有価証券報告書-第127期(2025/04/01-2026/03/31)
[戦略]
人材戦略の5つの柱のもと、中期経営計画達成に向けて重点とする取組みは次のとおりです。
「経営戦略実現のために求められる専門能力の向上」
事業構造を変革(事業ポートフォリオの変革)するには、ビジネスの構造を変えるような抜本的かつ主体的な行動や新領域へのチャレンジが必須であり、戦略実現に求められる組織能力や人材も変化しています。中期経営計画の基本方針である事業構造の変革や、それを支える戦略を達成するためには、それぞれに必要となる組織能力を獲得することが重要です。人材育成や適所への人材配置、採用の仕組みの強化、多角化による外部人材の獲得を組み合わせることで、組織能力の獲得を推進しています。

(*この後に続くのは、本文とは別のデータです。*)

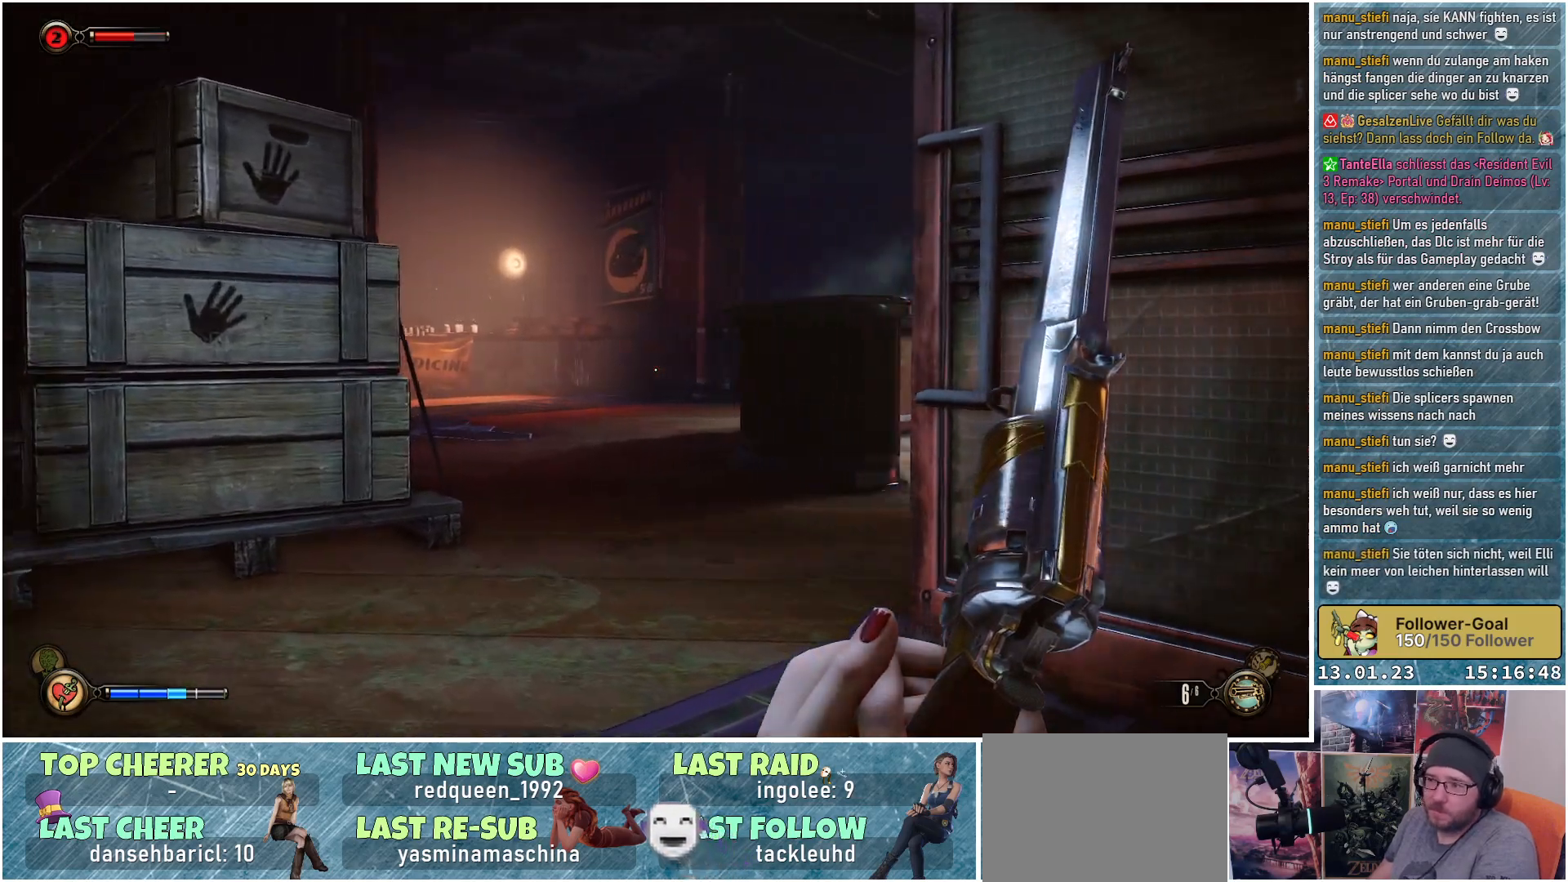
{"buttons": [], "left_stick": "up-left", "right_stick": "right", "events": []}
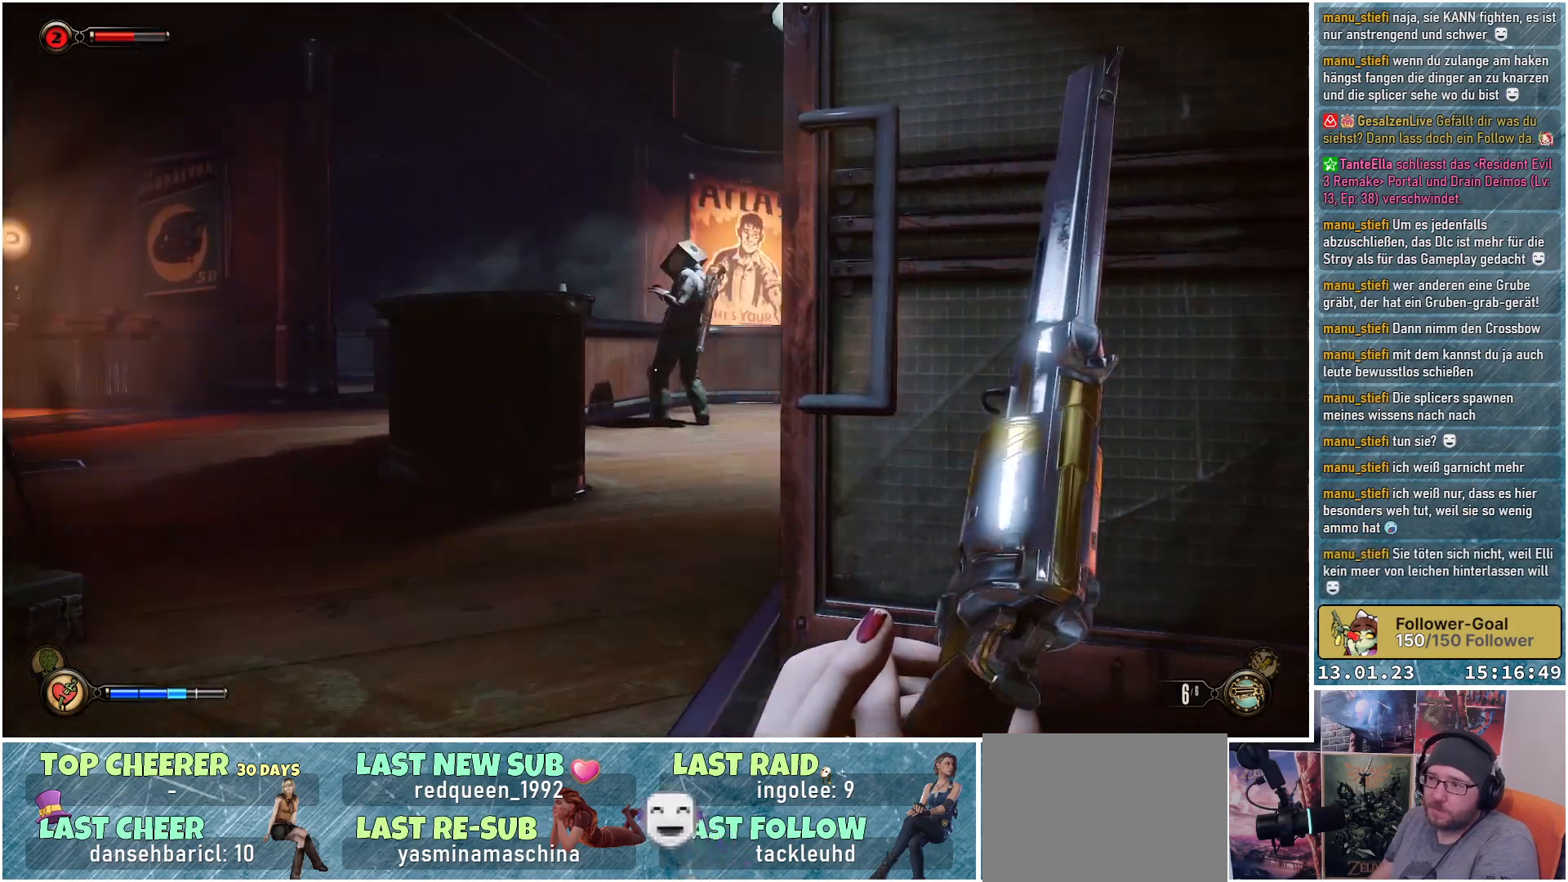
{"buttons": [], "left_stick": "center", "right_stick": "center", "events": [[150, "right_stick", "center"], [300, "left_stick", "center"]]}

具体的な取組みとして、年齢・性別を問わず多様な人材、また、専門性・独自性を活かして事業に貢献する人材の活躍を推進するために、2024年4月より、管理職層の人事制度を人の能力を基準とした制度から仕事を基準とした制度へ変更するとともに、多様な人材の活躍推進と高い専門性を持つ人材の確保、育成を図ることを目的に、組織運営を担うマネジメント人材(組織の長)と特定分野・領域の専門性を磨く人材がそれぞれ活躍できるよう、各々のコースを設定しました。導入以降、エキスパートコースの人数は、2023年度の6名から2025年度には12名へと増加しており、専門性を軸としたキャリア形成に対する理解や関心が社内において徐々に広がりつつあります。また、若年層の段階から専門性を意識したキャリア形成を支援する取組みとして、初期配属職種確約型採用を推進しています。2025年度には20名を新たに採用しており、入社時点から自身の専門領域を見据えてキャリアをスタートできる環境を整えています。
今後は、若年層から専門性を意識したキャリア形成が可能な人事制度や仕組みの確立等に取組むことで、従業員の高度な専門性獲得に向けた主体的な行動や新領域へのチャレンジを引き出し、組織能力の獲得を推進します。
[具体的な取組み(実績)]
・専門系コース(エキスパート)の手挙げによる主体的行動の引き出し
・新卒採用における初期配属職種確約型採用 2025年度20人採用(IT企画職、研究開発職など7職種、累計39人採用)
・技術系スペシャリスト人材育成制度を通じた基盤技術の強化(3領域、11人実施)
「グループ経営をリードする経営人材の育成」
不確実な時代に経営戦略を実現するためには、当社グループをリードできる経営者を計画的に育成していくことが重要と考えています。成果を上げている人材を経営人材候補として人材プールを形成し、経営トップ層と人事部門が一体となった育成を行うほか、若手層を含む管理職を対象に経営者育成プログラムを実施し、中長期的な観点から経営者の育成を図っています。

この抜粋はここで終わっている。